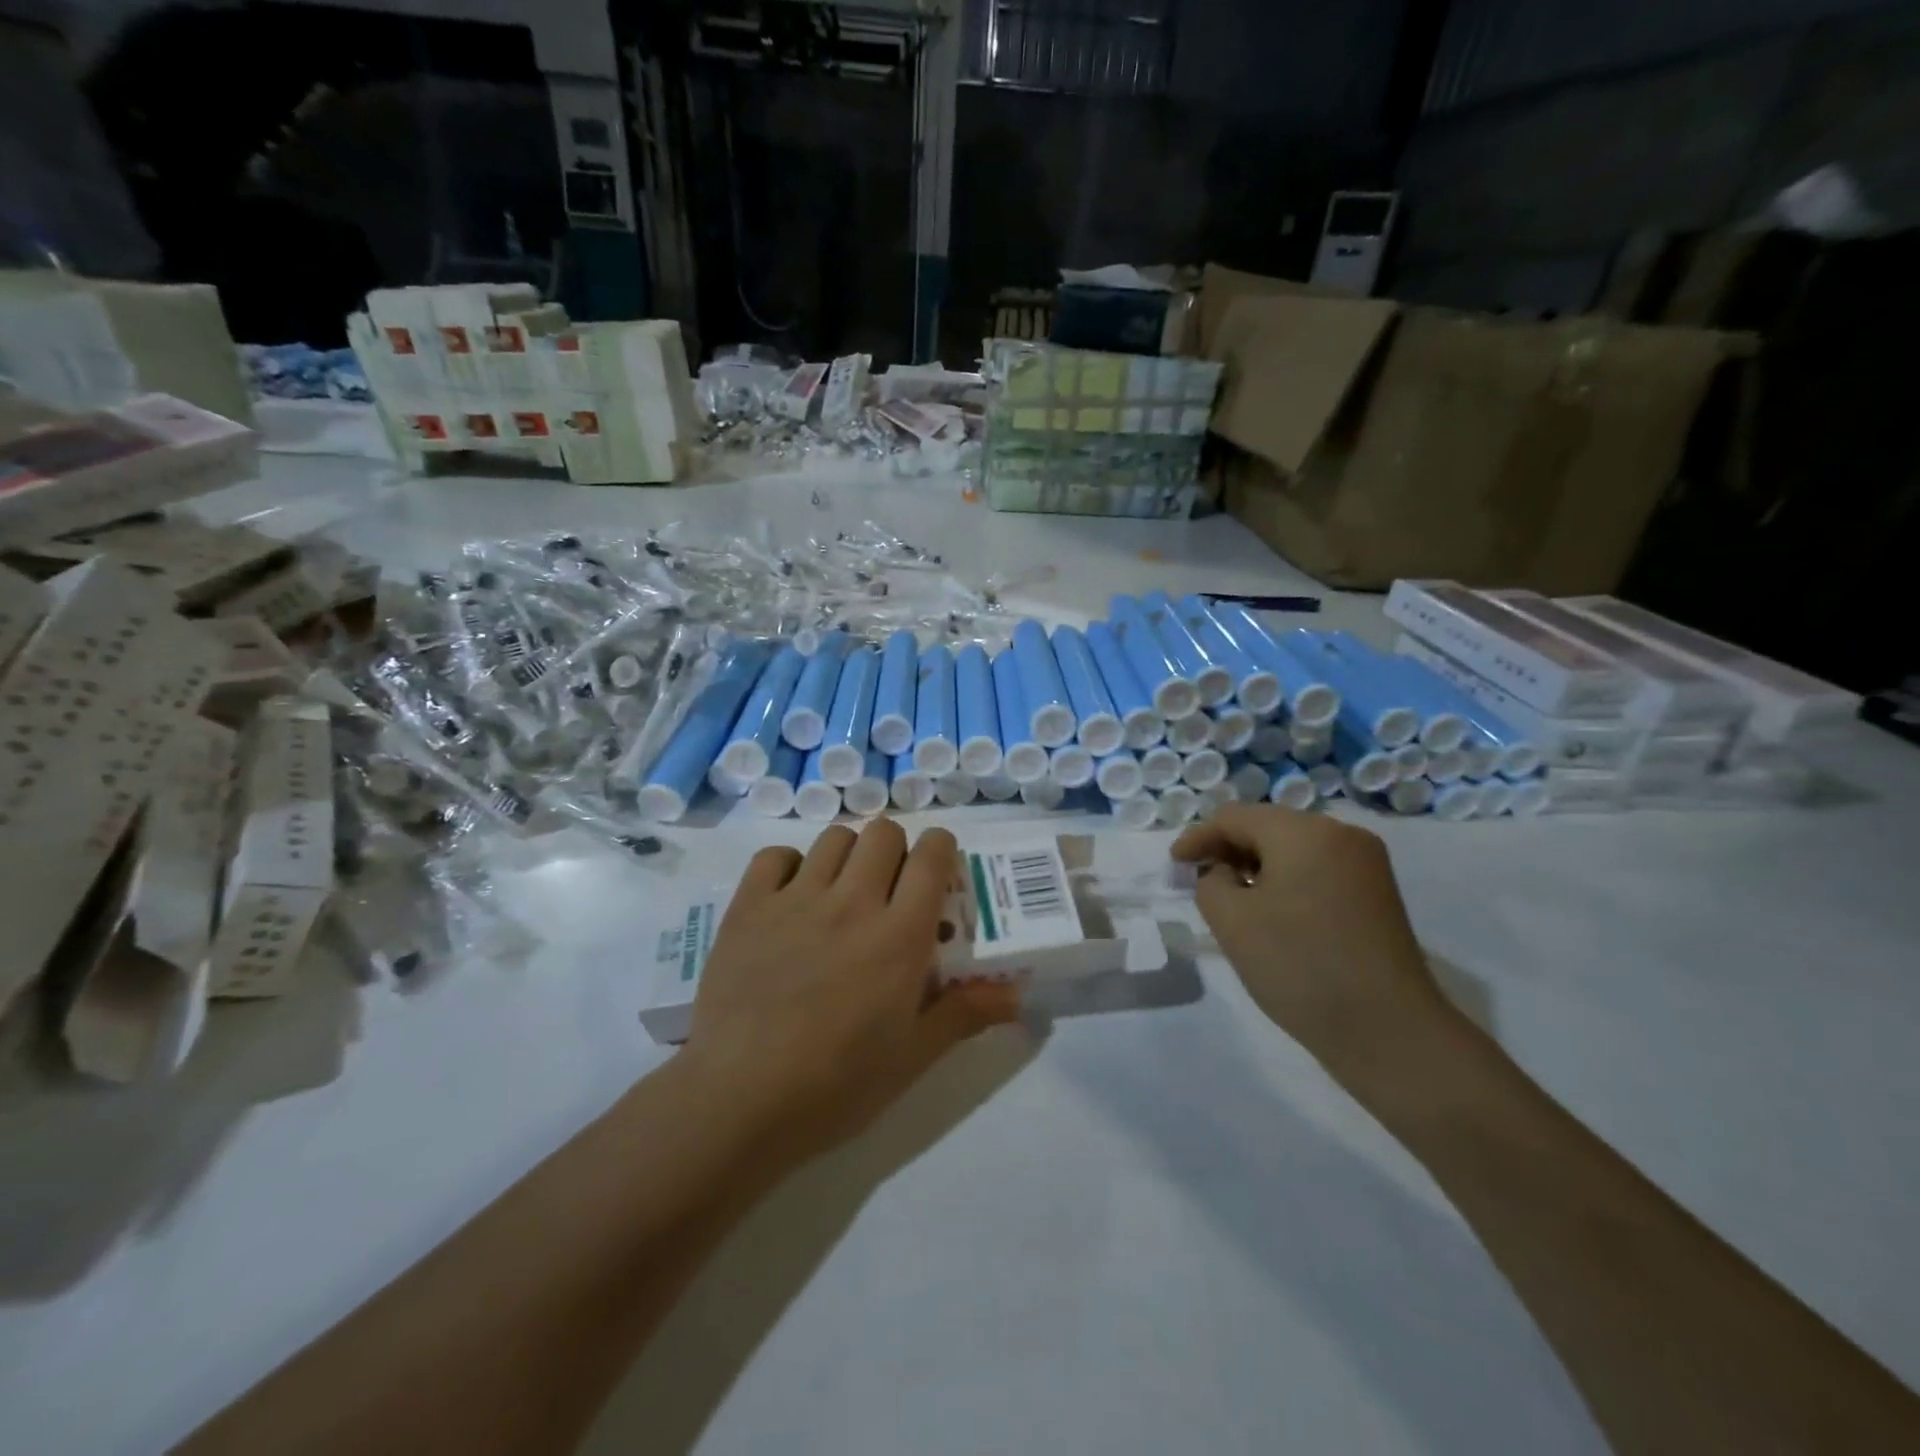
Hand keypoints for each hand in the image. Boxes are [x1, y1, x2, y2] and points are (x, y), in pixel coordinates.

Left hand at [681, 820, 1019, 1163]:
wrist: (739, 1099)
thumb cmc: (836, 1085)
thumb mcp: (912, 1057)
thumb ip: (965, 1013)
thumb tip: (1019, 994)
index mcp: (899, 935)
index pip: (931, 856)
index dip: (940, 848)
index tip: (938, 866)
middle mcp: (852, 902)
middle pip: (883, 833)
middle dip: (895, 849)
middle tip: (890, 886)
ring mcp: (796, 899)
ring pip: (834, 838)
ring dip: (848, 854)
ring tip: (843, 890)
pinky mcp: (749, 907)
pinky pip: (775, 857)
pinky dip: (789, 865)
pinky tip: (791, 896)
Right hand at [1171, 804, 1454, 1084]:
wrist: (1389, 1033)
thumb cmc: (1300, 967)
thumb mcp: (1232, 921)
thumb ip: (1210, 882)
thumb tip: (1225, 873)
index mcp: (1304, 832)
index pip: (1235, 818)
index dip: (1197, 838)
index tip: (1173, 866)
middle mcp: (1340, 834)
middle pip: (1267, 827)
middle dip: (1228, 850)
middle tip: (1198, 882)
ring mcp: (1366, 863)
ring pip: (1294, 848)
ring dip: (1257, 866)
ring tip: (1232, 899)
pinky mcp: (1377, 893)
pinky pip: (1318, 868)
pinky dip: (1287, 879)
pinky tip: (1273, 911)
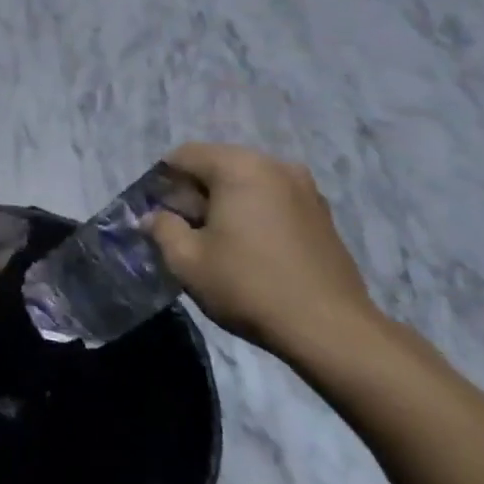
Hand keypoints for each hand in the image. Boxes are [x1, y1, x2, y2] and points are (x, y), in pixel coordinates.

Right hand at [148, 143, 385, 367]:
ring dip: (225, 203)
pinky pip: (273, 199)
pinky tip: (250, 249)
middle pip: (218, 164)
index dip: (162, 181)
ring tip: (217, 242)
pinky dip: (254, 213)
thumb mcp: (187, 261)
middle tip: (183, 230)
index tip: (156, 213)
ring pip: (247, 182)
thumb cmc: (248, 286)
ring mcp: (305, 188)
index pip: (184, 155)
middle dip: (194, 192)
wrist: (329, 328)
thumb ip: (162, 229)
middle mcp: (274, 165)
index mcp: (238, 166)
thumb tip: (153, 217)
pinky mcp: (322, 213)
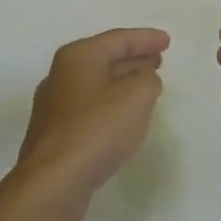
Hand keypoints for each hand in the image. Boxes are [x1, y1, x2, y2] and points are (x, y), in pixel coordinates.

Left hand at [7, 27, 169, 220]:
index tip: (167, 41)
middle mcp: (60, 74)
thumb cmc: (96, 131)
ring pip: (96, 83)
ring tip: (146, 85)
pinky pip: (89, 106)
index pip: (118, 39)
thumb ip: (148, 79)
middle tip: (158, 60)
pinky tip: (123, 116)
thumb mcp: (137, 97)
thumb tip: (143, 78)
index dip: (146, 39)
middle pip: (104, 58)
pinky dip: (110, 103)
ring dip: (122, 81)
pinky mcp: (54, 132)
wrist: (53, 182)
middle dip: (133, 58)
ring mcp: (54, 104)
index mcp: (78, 57)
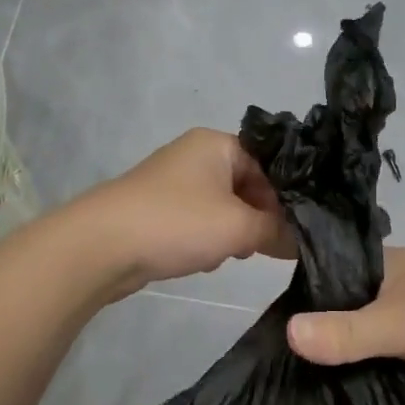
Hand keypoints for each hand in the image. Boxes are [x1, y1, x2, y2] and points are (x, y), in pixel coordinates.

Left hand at [74, 129, 293, 298]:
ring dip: (233, 233)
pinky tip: (202, 260)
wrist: (101, 245)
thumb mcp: (239, 228)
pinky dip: (206, 240)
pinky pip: (198, 221)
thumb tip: (303, 241)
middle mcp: (196, 155)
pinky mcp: (158, 209)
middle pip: (248, 186)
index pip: (270, 164)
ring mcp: (173, 182)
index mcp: (217, 144)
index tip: (295, 229)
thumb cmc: (177, 223)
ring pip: (224, 207)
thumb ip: (278, 231)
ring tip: (228, 254)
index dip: (286, 197)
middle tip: (262, 246)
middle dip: (257, 219)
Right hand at [287, 248, 404, 385]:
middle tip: (283, 378)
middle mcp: (392, 283)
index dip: (296, 302)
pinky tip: (352, 395)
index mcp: (379, 263)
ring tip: (309, 394)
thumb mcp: (400, 321)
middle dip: (320, 338)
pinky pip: (392, 355)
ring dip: (349, 359)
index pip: (321, 277)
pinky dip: (375, 370)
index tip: (266, 338)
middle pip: (343, 310)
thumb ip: (348, 332)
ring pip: (368, 336)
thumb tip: (286, 333)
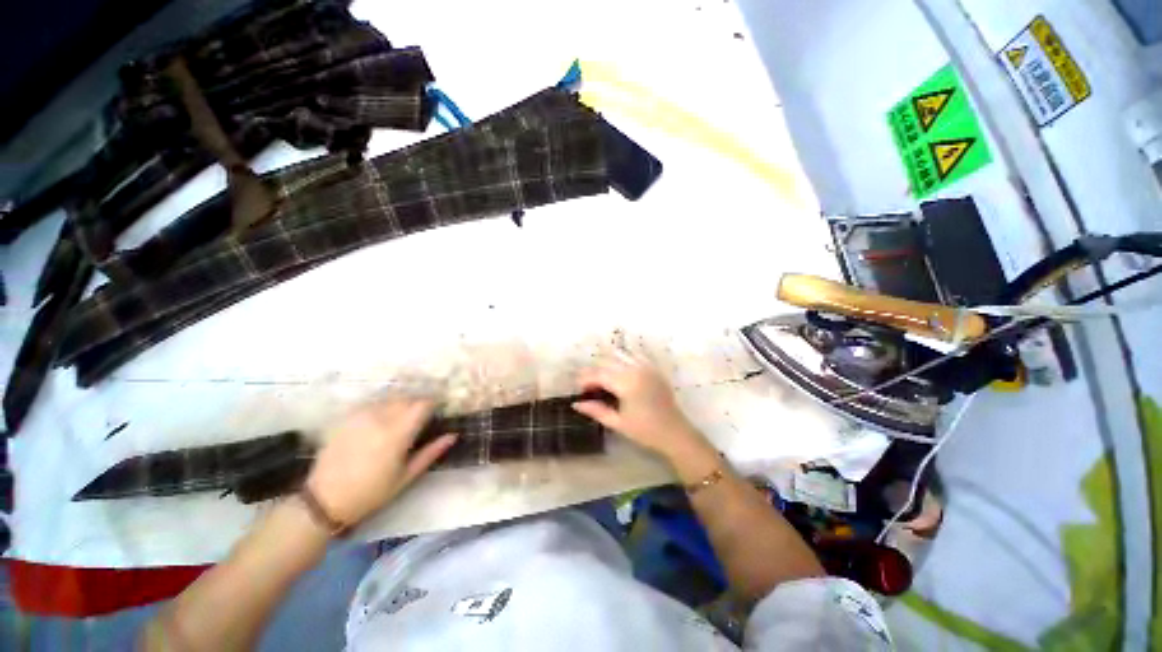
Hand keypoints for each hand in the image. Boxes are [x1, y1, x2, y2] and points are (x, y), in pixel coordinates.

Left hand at [306, 398, 455, 525]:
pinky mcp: (347, 417)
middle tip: (420, 419)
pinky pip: (372, 404)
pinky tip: (380, 422)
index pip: (423, 404)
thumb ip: (431, 452)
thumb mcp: (406, 477)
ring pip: (390, 399)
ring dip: (400, 405)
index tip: (437, 411)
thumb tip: (453, 436)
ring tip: (400, 420)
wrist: (324, 500)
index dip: (433, 404)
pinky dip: (382, 408)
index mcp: (398, 433)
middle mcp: (380, 417)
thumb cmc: (371, 492)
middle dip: (417, 405)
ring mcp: (361, 415)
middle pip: (407, 398)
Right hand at [572, 353, 714, 465]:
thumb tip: (576, 403)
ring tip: (602, 376)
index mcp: (626, 384)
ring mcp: (646, 366)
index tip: (579, 388)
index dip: (585, 379)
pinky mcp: (653, 368)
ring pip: (620, 355)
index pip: (599, 374)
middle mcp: (636, 369)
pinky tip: (619, 368)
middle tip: (588, 385)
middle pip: (607, 362)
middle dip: (594, 371)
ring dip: (608, 363)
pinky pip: (635, 355)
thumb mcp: (617, 423)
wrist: (674, 433)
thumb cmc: (644, 431)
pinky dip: (624, 358)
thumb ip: (596, 410)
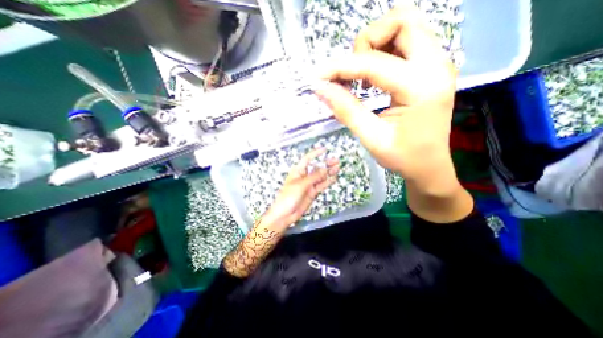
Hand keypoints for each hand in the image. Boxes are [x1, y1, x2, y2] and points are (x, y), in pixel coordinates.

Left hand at [263, 147, 340, 228]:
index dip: (315, 153)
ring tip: (337, 168)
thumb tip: (324, 169)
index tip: (324, 149)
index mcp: (298, 171)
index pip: (307, 159)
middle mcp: (304, 176)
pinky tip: (334, 178)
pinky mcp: (312, 192)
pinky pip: (321, 185)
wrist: (285, 213)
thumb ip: (314, 177)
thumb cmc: (288, 196)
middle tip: (336, 161)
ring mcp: (309, 185)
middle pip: (316, 168)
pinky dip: (328, 182)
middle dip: (326, 164)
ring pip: (321, 176)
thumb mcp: (301, 184)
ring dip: (329, 172)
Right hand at [317, 2, 454, 194]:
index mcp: (421, 87)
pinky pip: (408, 41)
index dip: (340, 67)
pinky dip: (385, 51)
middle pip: (400, 22)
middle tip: (353, 75)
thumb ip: (346, 110)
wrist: (429, 166)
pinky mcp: (433, 68)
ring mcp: (438, 64)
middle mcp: (436, 65)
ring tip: (363, 77)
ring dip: (376, 44)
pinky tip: (375, 77)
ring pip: (405, 26)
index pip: (373, 63)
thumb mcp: (371, 137)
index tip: (319, 77)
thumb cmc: (403, 157)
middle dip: (366, 43)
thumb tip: (321, 88)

> [Exercise brief] In the entries above, find the line containing "pinky tip: (352, 395)" and the line containing "ring pip: (405, 26)", then copy both and every line between them exactly, without any picture.

> [Exercise output]
pinky tip: (352, 395)
index mcp: (379, 263)
ring tip: (309, 394)
thumb mcp: (400, 321)
middle dip: (320, 338)
pinky pip: (392, 355)
ring dip: (349, 359)
index pip: (321, 277)
pinky dip: (375, 370)
index tip: (266, 338)
middle pip: (343, 310)
thumb ip: (348, 332)
ring pip: (368, 336)
thumb tip: (286, 333)
Hand keypoints for each hand in the image. Boxes are [x1, y1, x2, y2] and points are (x, y), in pixel coordinates.

Left hand at [306, 398, 455, 525]:
pinky mcp: (347, 417)
middle tip: (420, 419)
pinky pip: (372, 404)
pinky tip: (380, 422)
index pip: (423, 404)
thumb ip: (431, 452)
thumb mcp: (406, 477)
ring pip: (390, 399)
ring dip: (400, 405)
index tip: (437, 411)
thumb tip: (453, 436)
ring tip: (400, 420)
wrist: (324, 500)
index dip: (433, 404)
pinky dip: (382, 408)
index mcp: (398, 433)
middle mcp: (380, 417)
thumb cmc: (371, 492)
middle dip: (417, 405)
ring mcp: (361, 415)
middle pip: (407, 398)
Right hand at [572, 353, 714, 465]:
thumb tip: (576, 403)
ring tip: (602, 376)
index mcp: (626, 384)
ring mcp: (646, 366)
index tip: (579, 388)
index dip: (585, 379)
pinky mcp: (653, 368)
ring pip: (620, 355)
index pip: (599, 374)
middle mcp: (636, 369)
pinky tip: (619, 368)
middle tip: (588, 385)
middle pip: (607, 362)
middle dip: (594, 371)
ring dip: (608, 363)
pinky pip: (635, 355)
thumb mcp: (617, 423)
wrist: (674, 433)
thumb cmc: (644, 431)
pinky dip: (624, 358)
thumb ip: (596, 410)
Hand keypoints for each hand in the image. Boxes are [x1, y1, x2, y2] and points are (x, y), in pixel coordinates.

Left hand at [263, 147, 340, 228]:
index dip: (315, 153)
ring tip: (337, 168)
thumb tip: (324, 169)
index tip: (324, 149)
index mcp: (298, 171)
index pip: (307, 159)
middle mcp: (304, 176)
pinky tip: (334, 178)
pinky mcp: (312, 192)
pinky pip: (321, 185)
wrist: (285, 213)
thumb ip: (314, 177)
thumb cmc: (288, 196)
middle tip: (336, 161)
ring mcp: (309, 185)
middle pip: (316, 168)
pinky dip: (328, 182)
middle dip: (326, 164)
ring pip: (321, 176)
thumb mcp: (301, 184)
ring dip: (329, 172)
Right hand at [317, 2, 454, 194]:
index mcp: (421, 87)
pinky pip: (408, 41)
index dip: (340, 67)
pinky dip: (385, 51)
middle pip: (400, 22)
middle tip: (353, 75)
thumb ip: (346, 110)
wrist: (429, 166)
pinky mcp: (433, 68)
ring mcp: (438, 64)
middle mcp: (436, 65)
ring tip: (363, 77)
ring dip: (376, 44)
pinky tip: (375, 77)
ring pip: (405, 26)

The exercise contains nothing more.